Mercosul e União Europeia formalizam acordo comercial histórico neste sábado
Após 26 anos de negociações, tratado promete integrar um mercado de 720 milhões de pessoas

Neste sábado (17), representantes do Mercosul e da União Europeia (UE) assinarão um acordo de livre comércio que poderá unir cerca de 720 milhões de pessoas, sendo 450 milhões na UE e aproximadamente 295 milhões no Mercosul. A cerimônia ocorrerá em Assunção, no Paraguai, que atualmente preside o bloco.
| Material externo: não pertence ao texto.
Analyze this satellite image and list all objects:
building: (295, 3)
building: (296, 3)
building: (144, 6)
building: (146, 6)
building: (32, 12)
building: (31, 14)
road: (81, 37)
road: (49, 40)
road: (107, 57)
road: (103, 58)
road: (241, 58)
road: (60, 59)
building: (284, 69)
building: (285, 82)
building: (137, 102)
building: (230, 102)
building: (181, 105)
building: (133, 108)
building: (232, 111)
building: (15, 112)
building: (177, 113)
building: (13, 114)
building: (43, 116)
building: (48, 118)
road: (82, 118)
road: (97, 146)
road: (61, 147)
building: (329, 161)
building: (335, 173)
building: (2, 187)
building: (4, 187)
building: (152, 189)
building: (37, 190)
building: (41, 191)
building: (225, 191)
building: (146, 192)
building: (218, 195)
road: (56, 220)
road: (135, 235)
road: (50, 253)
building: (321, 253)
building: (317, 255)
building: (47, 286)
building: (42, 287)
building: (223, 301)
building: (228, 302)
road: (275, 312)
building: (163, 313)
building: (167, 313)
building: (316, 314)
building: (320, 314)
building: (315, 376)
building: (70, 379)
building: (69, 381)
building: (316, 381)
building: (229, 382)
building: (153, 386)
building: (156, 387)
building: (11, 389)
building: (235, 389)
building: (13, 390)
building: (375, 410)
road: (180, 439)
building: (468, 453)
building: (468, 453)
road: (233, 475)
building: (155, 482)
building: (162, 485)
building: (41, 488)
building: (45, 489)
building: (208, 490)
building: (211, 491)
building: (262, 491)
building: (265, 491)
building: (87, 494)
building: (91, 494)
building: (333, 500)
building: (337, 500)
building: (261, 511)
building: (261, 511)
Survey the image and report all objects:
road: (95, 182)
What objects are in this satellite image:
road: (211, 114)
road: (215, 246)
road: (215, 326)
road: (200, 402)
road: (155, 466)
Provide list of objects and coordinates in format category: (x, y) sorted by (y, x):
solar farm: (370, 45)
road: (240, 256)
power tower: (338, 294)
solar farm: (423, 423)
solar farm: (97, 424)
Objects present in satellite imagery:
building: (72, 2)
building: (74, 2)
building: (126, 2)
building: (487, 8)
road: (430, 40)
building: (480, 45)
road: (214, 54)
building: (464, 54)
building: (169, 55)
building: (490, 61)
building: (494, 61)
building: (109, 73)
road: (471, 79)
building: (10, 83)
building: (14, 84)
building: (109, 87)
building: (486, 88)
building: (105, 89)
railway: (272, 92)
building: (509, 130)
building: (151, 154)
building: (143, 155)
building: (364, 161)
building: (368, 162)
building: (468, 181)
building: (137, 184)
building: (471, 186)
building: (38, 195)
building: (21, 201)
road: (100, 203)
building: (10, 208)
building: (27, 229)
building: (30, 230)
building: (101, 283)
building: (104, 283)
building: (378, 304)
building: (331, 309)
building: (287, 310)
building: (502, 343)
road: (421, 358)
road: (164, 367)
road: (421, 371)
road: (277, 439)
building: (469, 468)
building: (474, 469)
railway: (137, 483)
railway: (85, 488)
O evento está agendado para as 12h15 (horário de Brasília) no teatro José Asunción Flores, local onde em 1991 foi firmado o Tratado de Assunção, considerado o início da formação do Mercado Comum do Sul. Estarão presentes líderes dos países-membros, incluindo os presidentes Javier Milei (Argentina), Rodrigo Paz (Bolívia), Santiago Peña (Paraguai) e Yamandú Orsi (Uruguai), além de figuras da cúpula europeia, como Ursula von der Leyen e António Costa.
Embora o presidente Luiz Inácio Lula da Silva não esteja presente, será representado pelo ministro das Relações Exteriores, Mauro Vieira. No dia anterior, Lula se reuniu com Ursula e Costa no Rio de Janeiro, onde discutiram a implementação do acordo e outros tópicos internacionais.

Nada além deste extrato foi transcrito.